2. Suci dari najis pada pakaian badan dan tempat

3. Menutup aurat

4. Berdiri bagi yang mampu

5. Duduk di antara dua khutbah

6. Muwalah di antara dua khutbah

7. Muwalah di antara dua khutbah dan shalat

8. berbahasa Arab

9. Khotib memperdengarkan dua khutbah kepada 40 peserta jumatan

10. Di waktu Dzuhur

Syarat-syarat Dua Khutbah Jumat

Fasal ini menjelaskan tentang syarat-syarat khutbah Jumat.

Syarat-syarat dua khutbah Jumat ada 10 (sepuluh), bahkan lebih.

1. Suci dari dua hadas

Maksudnya, khotib disyaratkan suci dari hadas kecil dan besar. Apabila ia berhadas di tengah-tengah khutbah maka ia wajib mengulanginya dari awal meskipun ia segera bersuci dan ukuran waktu jeda hanya sebentar karena dua khutbah merupakan satu ibadah secara utuh sehingga tidak bisa diteruskan dengan 2 kali bersuci.6 Dikecualikan yaitu apabila khotib berhadas di tengah-tengah khutbah, kemudian salah satu dari hadirin menggantikannya sebagai khotib kedua, maka khotib kedua ini tidak perlu mengulangi khutbah dari awal, tetapi ia cukup meneruskan apa yang telah dilakukan oleh khotib pertama. Akan tetapi, khotib kedua tidak boleh meneruskan apa yang telah dilakukan oleh khotib pertama jika khotib pertama mengalami ayan sebelum menyelesaikan dua khutbahnya.

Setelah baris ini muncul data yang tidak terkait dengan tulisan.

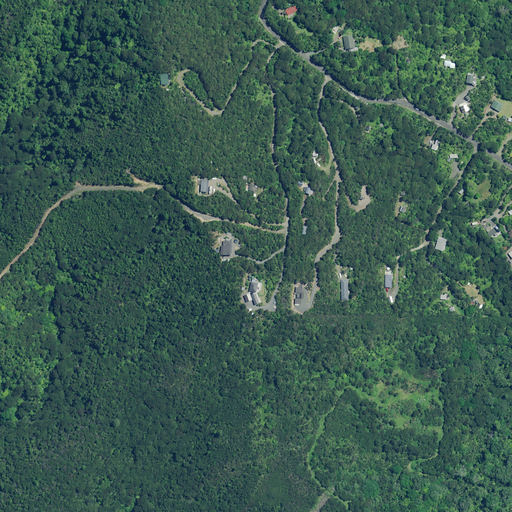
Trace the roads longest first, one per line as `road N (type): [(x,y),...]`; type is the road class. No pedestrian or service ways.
road 1 (track): [(284,39),(267,64),(281,227),(214,220),(167,188),(87,190),(58,200),(0,270)]
road 2 (unclassified): [(511,166),(401,101),(347,91),(268,26),(265,0)]
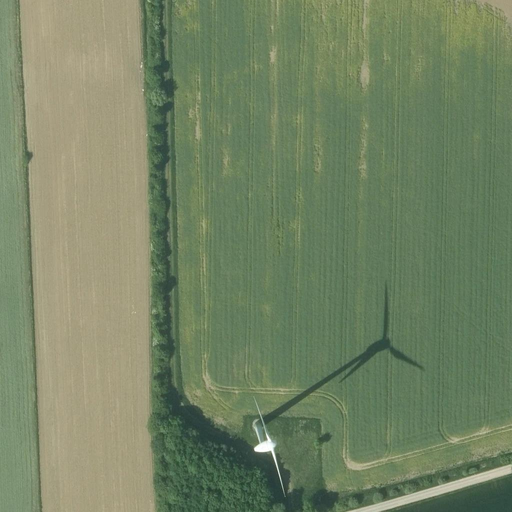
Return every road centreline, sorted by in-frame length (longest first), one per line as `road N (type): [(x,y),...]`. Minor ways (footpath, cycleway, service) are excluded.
road 1 (track): [(165,0),(177,398),(205,425),(276,466),(294,511)]
road 2 (unclassified): [(356,511),(511,466)]
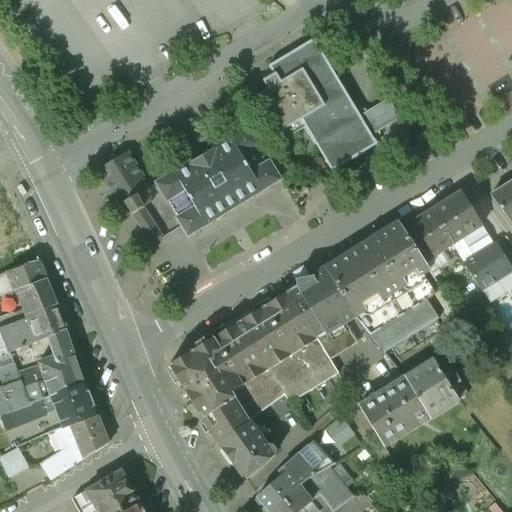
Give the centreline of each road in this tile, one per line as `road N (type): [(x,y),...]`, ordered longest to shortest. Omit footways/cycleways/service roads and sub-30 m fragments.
road 1 (residential): [(511,131),(127,355)]
road 2 (residential): [(45,173),(327,0)]
road 3 (residential): [(45,173),(127,355)]
road 4 (residential): [(24,511),(161,435)]
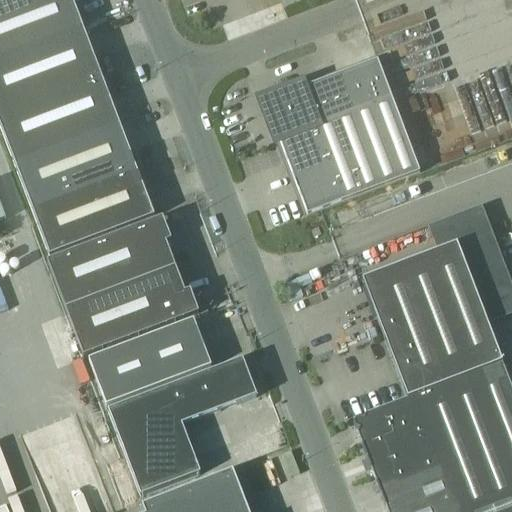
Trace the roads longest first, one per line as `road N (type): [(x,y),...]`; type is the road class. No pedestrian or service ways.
road 1 (unclassified): [(344,511),(177,77)]
road 2 (unclassified): [(177,77),(356,9)]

Apabila khotib berhadas di antara dua khutbah dan sholat, kemudian ia segera bersuci, maka tidak apa-apa, artinya, tidak membatalkan dua khutbah.

2. Suci dari Najis

Maksudnya, syarat dua khutbah Jumat yang kedua adalah bahwa khotib harus suci dari najis di pakaian, tubuh, dan tempat. Begitu juga, sesuatu yang tersambung dengan pakaian, tubuh, dan tempat harus suci dari najis, seperti pedang atau tongkat. Jadi, apabila pedang atau tongkat yang dibawahnya terdapat najis atau yang diletakkan di atas najis, maka khotib tidak boleh menggenggam pedang atau tongkat tersebut. Khotib tidak boleh menggenggam sisi mimbar yang di bagian selain sisi mimbar tersebut terdapat najis atau di bagian mimbar tersebut terdapat ‘aj gading gajah. Oleh karena itu, apabila khotib menggenggam tempat najis dengan tangannya maka khutbahnyamenjadibatalsecaramutlakdanapabila ia menggenggam tempat suci dari tempat najis maka jika tempat suci ikut tertarik saat tempat najis ditarik maka khutbahnya menjadi batal dan jika ia tidak tertarik maka khutbah tidak batal.

[FAEDAH]

Muhammad bin Yakqub berkata di dalam al-Qomus العاج adalah tulang gajah. Termasuk keistimewaan ‘aj adalah bahwa apabila tanaman atau pohon diasapi dengan asap ‘aj maka ulat tidak akan mendekati tanaman atau pohon tersebut. Perempuan yang mengkonsumsi ‘aj seukuran 2 dirham setiap hari dengan dicampur air atau madu, ketika ia dijimak setelah tujuh hari, ia akan hamil.”

Ahmad al-Fuyumi berkata dalam al-Misbah al-Munir, “’Aj atau العاج berarti gading gajah betina.”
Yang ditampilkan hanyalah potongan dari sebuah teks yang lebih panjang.